Analistler, artık İsrail kontrolünde olmayan bölgelerde tünellerin tek taraflı olarak yok edilmesinin ateşkesi ihlal edeceğini ve uluslararası hukuka aykırı olacağını belirtiyor.
Uzmanlar, yeniden operasyonların Gazze’deki yerinden edilmiş nüfusa yardım ulaştırılmasını tehlikeye atabileceğini ve ateşkes kapsamında öngörülen uluslararası denetim mekanizması henüz faaliyete geçmeden büyük çaplı çatışmaların yeniden başlaması riskini taşıdığını vurguladı.
Yer altı hayatta kalma ağı
Filistinli yorumcular, İsrail’in Gazze tünellerine takıntısının, uygulanabilir bir güvenlik planından çok, devam eden askeri işgal ve istihbarat eksikliklerini yansıttığını belirtiyor.
İsrailli yetkililer temmuz 2024’te, dokuz aylık savaşın ardından tünel ağını hâlâ tam olarak anlamadıklarını kabul etmiş; bir güvenlik kaynağı tünelleri “örümcek ağı” olarak tanımlamıştı. İsrail ordusunun tünelleri deniz suyu ile doldurma girişimi olan “Atlantis Projesi” ise amaçlarına ulaşamadığı için sonlandırılmıştı.

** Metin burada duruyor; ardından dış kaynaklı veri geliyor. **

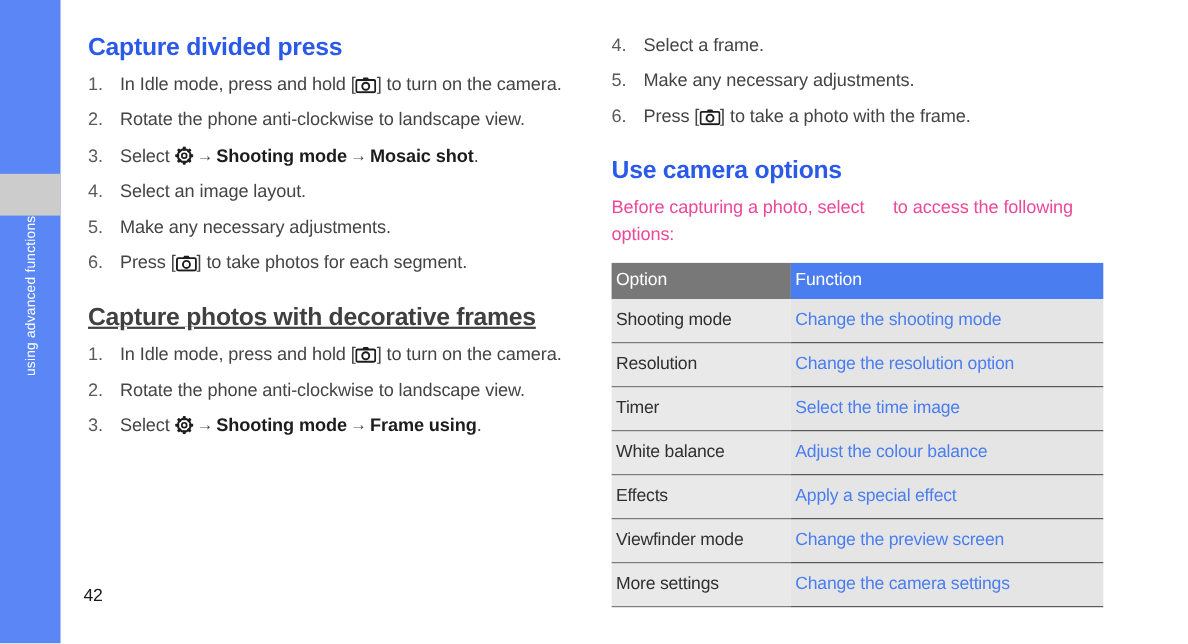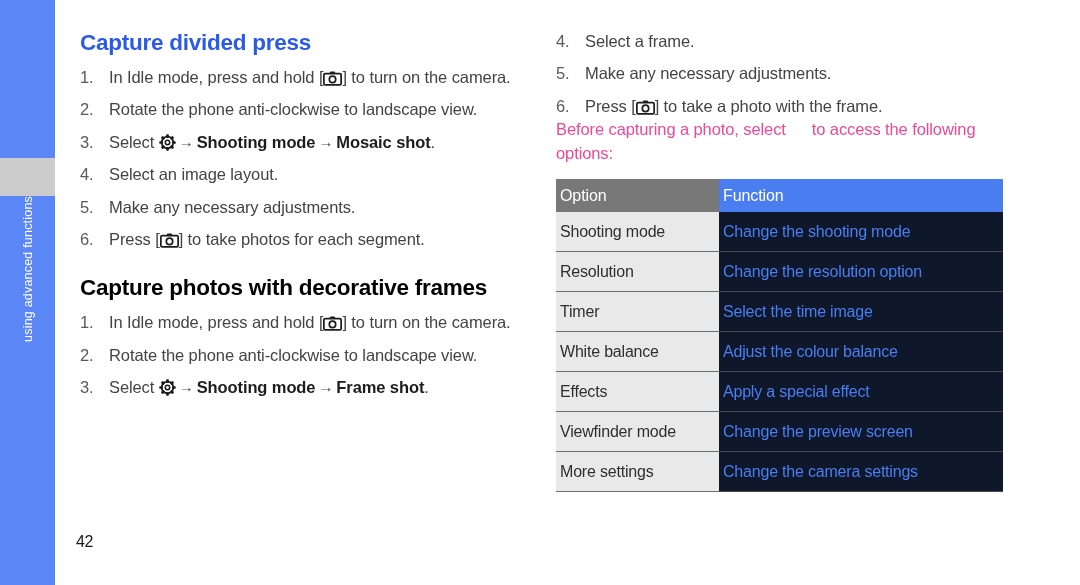--- a/index.html
+++ b/index.html
@@ -173,21 +173,21 @@
   td.td-option {
     background: #e9e9e9;
     color: #2f2f2f;
     font-size: 16px;
     height: 31px;
     padding-left: 14px;
     border-bottom: 1.5px solid #6f6f6f;
     letter-spacing: -0.2px;
   }
   td.td-function {
-    background: #0f172a;
+    background: #e5e5e5;
     color: #4a7ef0;
     font-size: 16px;
     height: 31px;
     padding-left: 11px;
     border-bottom: 1.5px solid #4a4a4a;
     letter-spacing: -0.2px;
   }
   tr.options-row:first-of-type td.td-option,
   tr.options-row:first-of-type td.td-function { }
 </style>
@@ -226,55 +226,56 @@
               <circle cx="12" cy="12" r="3.1" fill="none" stroke="#1d1d1d" stroke-width="2.2"></circle>
             </svg></span><span class="arrow">→</span><span class="bold">Shooting mode</span><span class="arrow">→</span><span class="bold">Mosaic shot</span><span>.</span></li>
         <li><span class="step-num">4.</span><span>Select an image layout.</span></li>
         <li><span class="step-num">5.</span><span>Make any necessary adjustments.</span></li>
         <li><span class="step-num">6.</span><span>Press [</span><span class="icon-inline icon-cam"><svg viewBox="0 0 22 18" width="19" height="16" aria-hidden="true">
               <rect x="1" y="4" width="20" height="13" rx="1.6" ry="1.6" fill="none" stroke="#1d1d1d" stroke-width="2"></rect>
               <path d="M7.2 4.2 L8.6 1.4 L13.4 1.4 L14.8 4.2 Z" fill="#1d1d1d"></path>
               <circle cx="11" cy="10.6" r="3.7" fill="none" stroke="#1d1d1d" stroke-width="2"></circle>
             </svg></span><span>] to take photos for each segment.</span></li>
       </ol>
-      <h2 class="section-heading spaced" style="color: #000000;">Capture photos with decorative frames</h2>
+      <h2 class="section-heading spaced" style="color: #404040; text-decoration: underline;">Capture photos with decorative frames</h2>
       <ol class="steps">
         <li><span class="step-num">1.</span><span>In Idle mode, press and hold [</span><span class="icon-inline icon-cam"><svg viewBox="0 0 22 18" width="19" height="16" aria-hidden="true">
               <rect x="1" y="4" width="20" height="13" rx="1.6" ry="1.6" fill="none" stroke="#1d1d1d" stroke-width="2"></rect>
               <path d="M7.2 4.2 L8.6 1.4 L13.4 1.4 L14.8 4.2 Z" fill="#1d1d1d"></path>
               <circle cx="11" cy="10.6" r="3.7" fill="none" stroke="#1d1d1d" stroke-width="2"></circle>
             </svg></span><span>] to turn on the camera.</span></li>
         <li><span class="step-num">2.</span><span>Rotate the phone anti-clockwise to landscape view.</span></li>
         <li><span class="step-num">3.</span><span>Select </span><span class="icon-inline icon-gear"><svg viewBox="0 0 24 24" width="17" height="17" aria-hidden="true">
               <rect x="10.1" y="0.4" width="3.8" height="5.2" rx="1" ry="1" fill="#1d1d1d" transform="rotate(0 12 12)"></rect>
               <rect x="10.1" y="0.4" width="3.8" height="5.2" rx="1" ry="1" fill="#1d1d1d" transform="rotate(45 12 12)"></rect>
               <rect x="10.1" y="0.4" width="3.8" height="5.2" rx="1" ry="1" fill="#1d1d1d" transform="rotate(90 12 12)"></rect>
               <rect x="10.1" y="0.4" width="3.8" height="5.2" rx="1" ry="1" fill="#1d1d1d" transform="rotate(135 12 12)"></rect>
               <rect x="10.1" y="0.4" width="3.8" height="5.2" rx="1" ry="1" fill="#1d1d1d" transform="rotate(180 12 12)"></rect>
               <rect x="10.1" y="0.4" width="3.8" height="5.2" rx="1" ry="1" fill="#1d1d1d" transform="rotate(225 12 12)"></rect>
               <rect x="10.1" y="0.4" width="3.8" height="5.2" rx="1" ry="1" fill="#1d1d1d" transform="rotate(270 12 12)"></rect>
               <rect x="10.1" y="0.4" width="3.8" height="5.2" rx="1" ry="1" fill="#1d1d1d" transform="rotate(315 12 12)"></rect>
               <circle cx="12" cy="12" r="8.2" fill="none" stroke="#1d1d1d" stroke-width="2.6"></circle>
               <circle cx="12" cy="12" r="3.1" fill="none" stroke="#1d1d1d" stroke-width="2.2"></circle>
-            </svg></span><span class="arrow">→</span><span class="bold">Shooting mode</span><span class="arrow">→</span><span class="bold">Frame shot</span><span>.</span></li>
+            </svg></span><span class="arrow">→</span><span class="bold">Shooting mode</span><span class="arrow">→</span><span class="bold">Frame using</span><span>.</span></li>
       </ol>
     </div>
 </div>
 
 <div id="col-right" class="column">
   <ol class="steps" id="right-continued-steps">
       <li><span class="step-num">4.</span><span>Select a frame.</span></li>
       <li><span class="step-num">5.</span><span>Make any necessary adjustments.</span></li>
       <li><span class="step-num">6.</span><span>Press [</span><span class="icon-inline icon-cam"><svg viewBox="0 0 22 18" width="19" height="16" aria-hidden="true">
             <rect x="1" y="4" width="20" height="13" rx="1.6" ry="1.6" fill="none" stroke="#1d1d1d" stroke-width="2"></rect>
             <path d="M7.2 4.2 L8.6 1.4 L13.4 1.4 L14.8 4.2 Z" fill="#1d1d1d"></path>
             <circle cx="11" cy="10.6" r="3.7" fill="none" stroke="#1d1d1d" stroke-width="2"></circle>
           </svg></span><span>] to take a photo with the frame.</span></li>
     </ol>
 
+  <h2 class="section-heading spaced" style="color: rgb(43, 90, 232);">Use camera options</h2>
 
   <p class="intro">
     <span>Before capturing a photo, select </span><span class="icon-inline icon-gear"></span><span> to access the following options:</span>
   </p>
 
   <table class="options-table">
     <colgroup>
       <col class="col-option">
       <col class="col-function">
     </colgroup>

Ekim 2024’te Washington Post tarafından yapılan bir araştırma, direnişin tünellerinin “Gazze metrosu” olarak adlandırıldığını ve bunların sadece askeri bir araç değil, aynı zamanda yıllarca süren abluka ve bombardıman altında yaşayan kuşatma altındaki nüfus için bir hayatta kalma yöntemi olduğunu yazdı.
Araştırma, tünellerin yiyecek, ilaç ve malzeme taşınmasını sağladığını, İsrail’in bombardımanları sırasında hem savaşçılar hem siviller için sığınak işlevi gördüğünü belirtti.
Silahlı egemenlik
Hamas ve Filistin İslam Cihad Hareketi gibi Filistin direniş grupları, işgal altında silahsızlanmanın mümkün olmadığını savunuyor; kendi direniş haklarının, egemenlik ve kendi kaderini tayin hakkı sağlanana kadar uluslararası hukuk kapsamında korunduğunu vurguluyor.
Hamas liderleri, silah bırakmalarını gerektiren planları reddederek, bu taleplerin tek taraflı ve gerçek dışı olduğunu ifade ediyor; özellikle İsrail’in devam eden askeri varlığı ve ateşkes ihlalleri göz önüne alındığında.
Yeniden yapılanma süreci duraklamış ve hâlâ yaklaşık iki milyon kişi yerinden edilmiş durumda iken, İsrail’in son açıklaması ateşkesin yeniden saldırıya dönüşebileceği endişelerini artırıyor.
Hamas, Şarm eş-Şeyh barış zirvesine katılmayacağını da doğruladı; toplantıyı sembolik olarak nitelendirerek, anlamlı müzakerelerin işgal ve ablukanın temel nedenlerini ele alması gerektiğini belirtti.